DATA SUPPLIED START
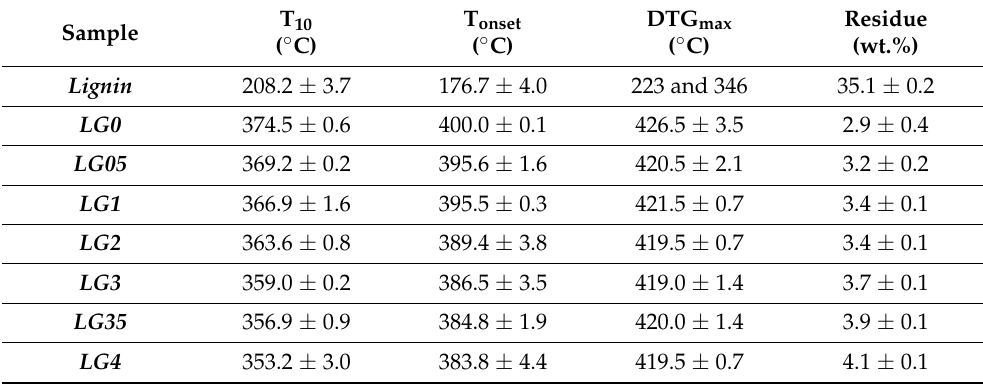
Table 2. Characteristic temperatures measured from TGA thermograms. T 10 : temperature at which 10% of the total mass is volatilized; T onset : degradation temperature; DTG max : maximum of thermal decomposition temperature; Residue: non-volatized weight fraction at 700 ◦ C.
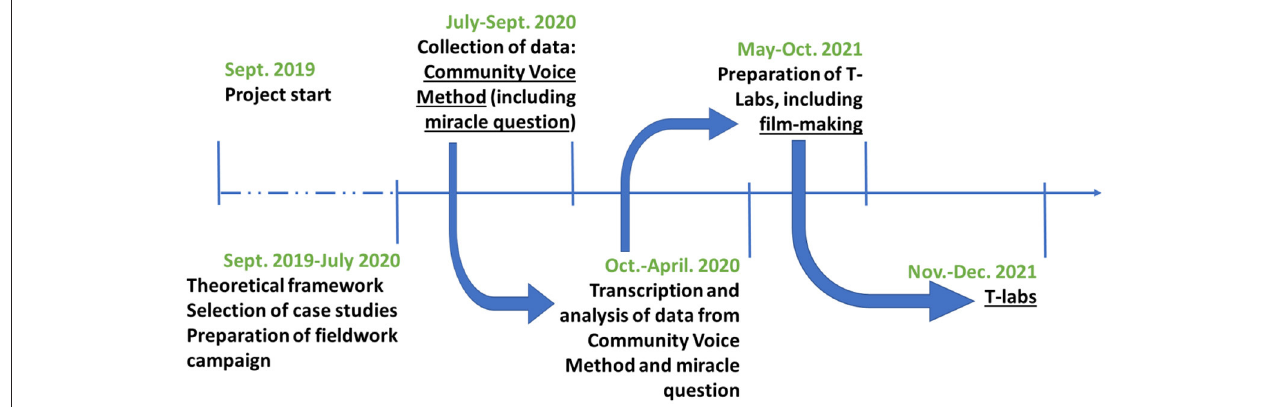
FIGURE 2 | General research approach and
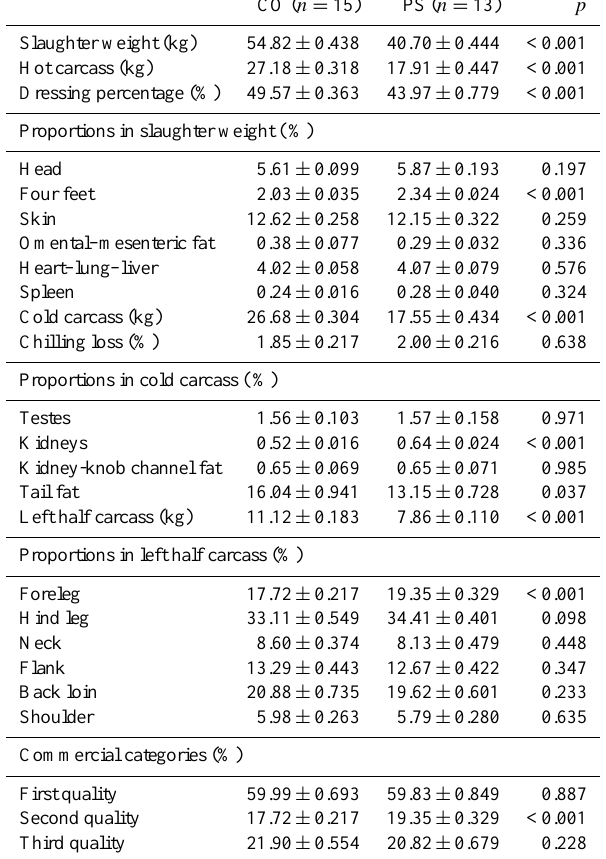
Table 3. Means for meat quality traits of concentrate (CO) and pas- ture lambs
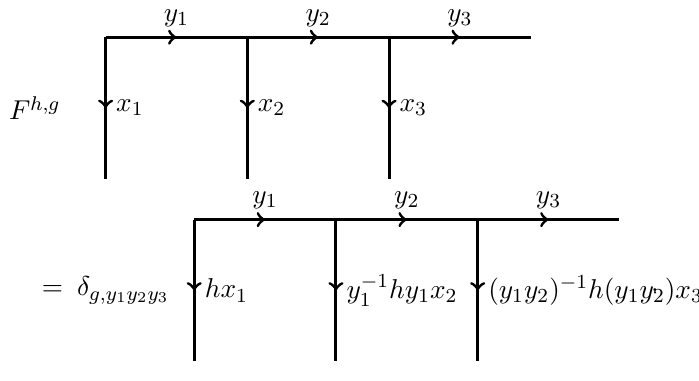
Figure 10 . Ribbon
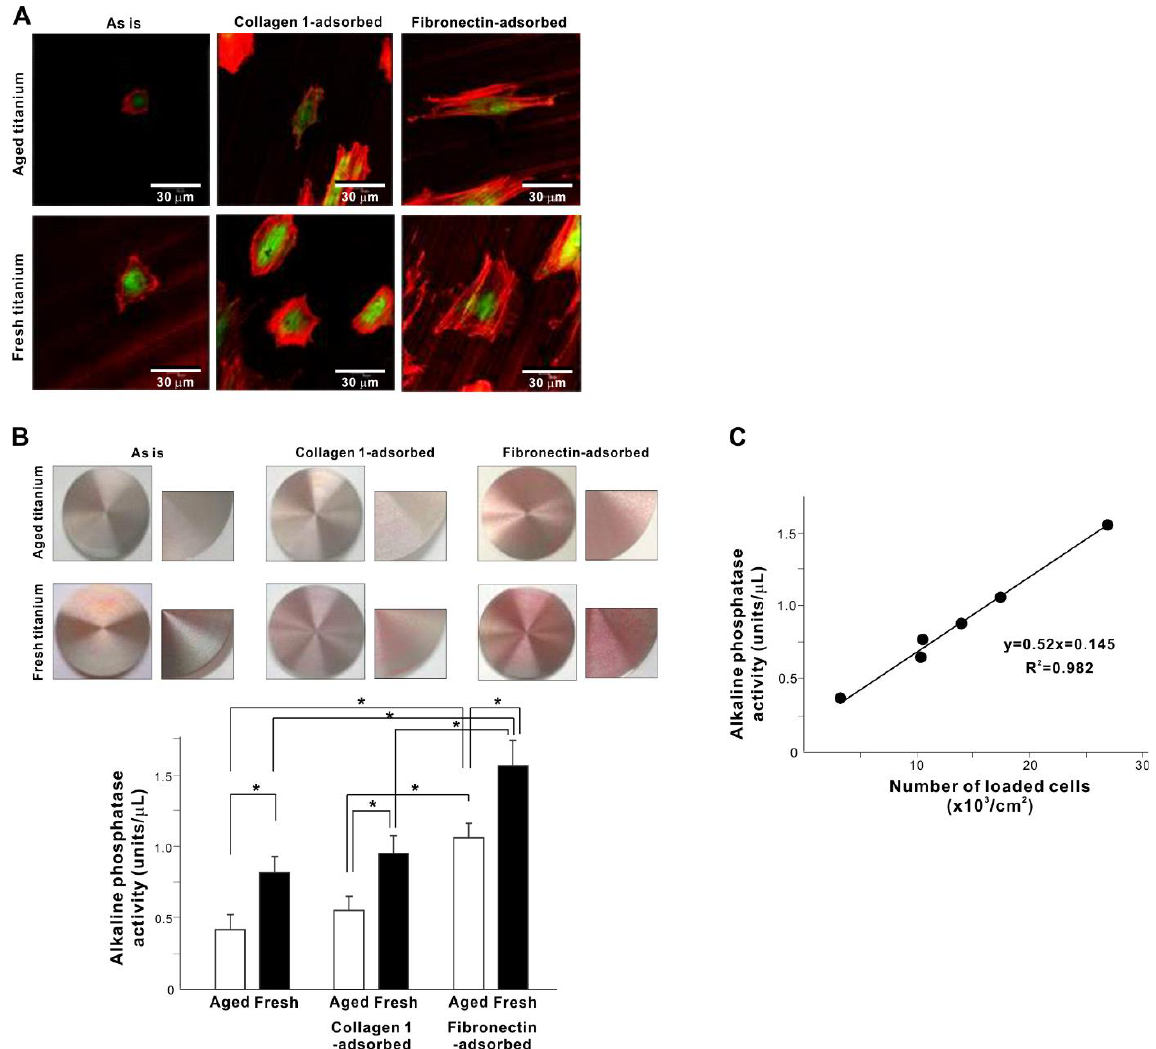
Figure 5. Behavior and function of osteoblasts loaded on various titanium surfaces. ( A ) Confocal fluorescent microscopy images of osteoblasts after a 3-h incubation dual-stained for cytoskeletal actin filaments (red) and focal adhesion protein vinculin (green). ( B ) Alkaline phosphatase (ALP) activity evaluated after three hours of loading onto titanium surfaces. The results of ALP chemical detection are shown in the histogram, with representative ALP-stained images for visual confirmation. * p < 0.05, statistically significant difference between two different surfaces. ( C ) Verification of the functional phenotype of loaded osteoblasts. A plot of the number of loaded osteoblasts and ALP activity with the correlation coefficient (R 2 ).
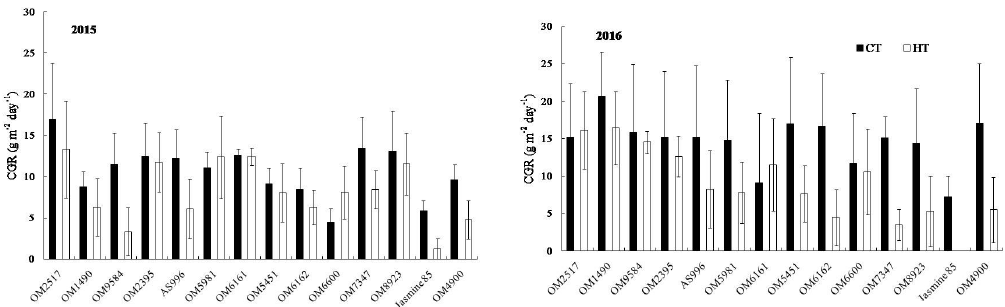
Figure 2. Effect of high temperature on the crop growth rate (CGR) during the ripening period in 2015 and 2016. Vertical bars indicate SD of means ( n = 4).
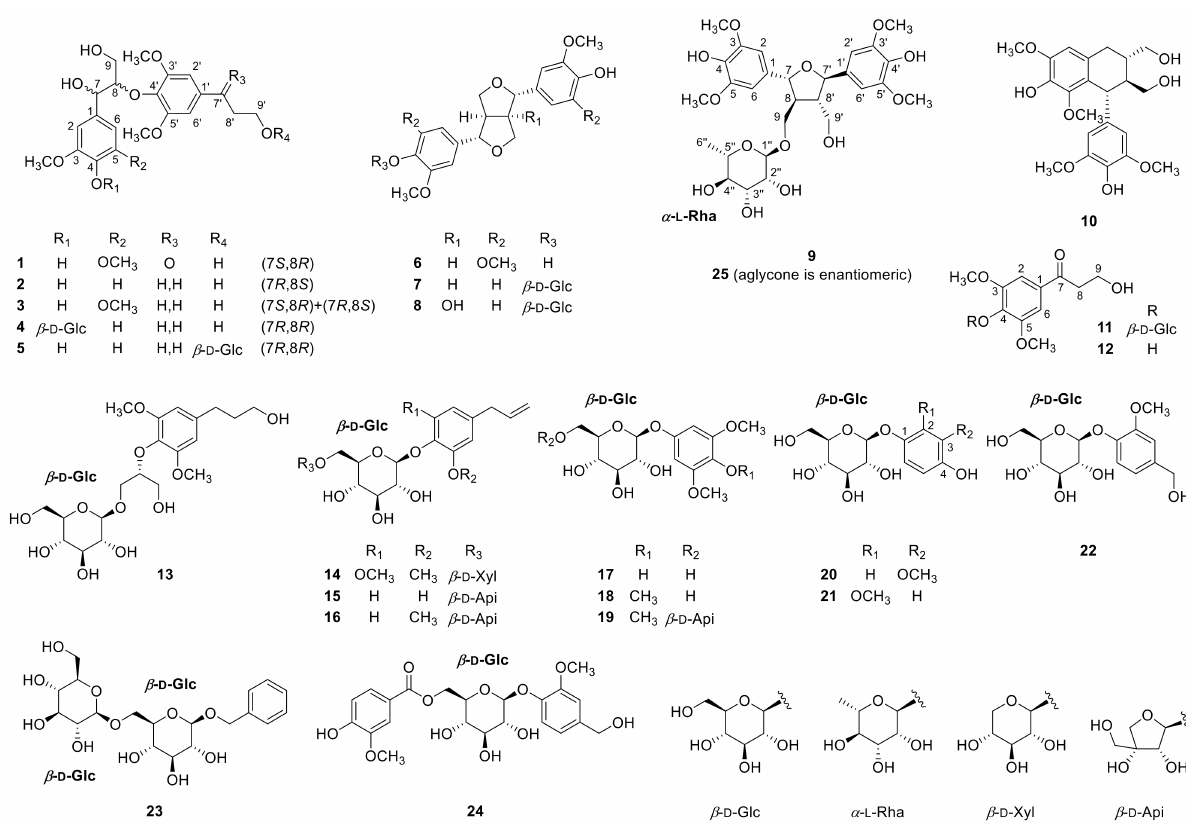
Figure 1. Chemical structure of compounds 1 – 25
DATA SUPPLIED END
TASK TO CARRY OUT
Search the data above for lines holding "temperature" and copy each of them.

ANSWER FOR THE TASK
Table 2. Characteristic temperatures measured from TGA thermograms. T 10 : temperature at which 10% of the total mass is volatilized; T onset : degradation temperature; DTG max : maximum of thermal decomposition temperature; Residue: non-volatized weight fraction at 700 ◦ C.
Figure 2. Effect of high temperature on the crop growth rate (CGR) during the ripening period in 2015 and 2016. Vertical bars indicate SD of means ( n = 4).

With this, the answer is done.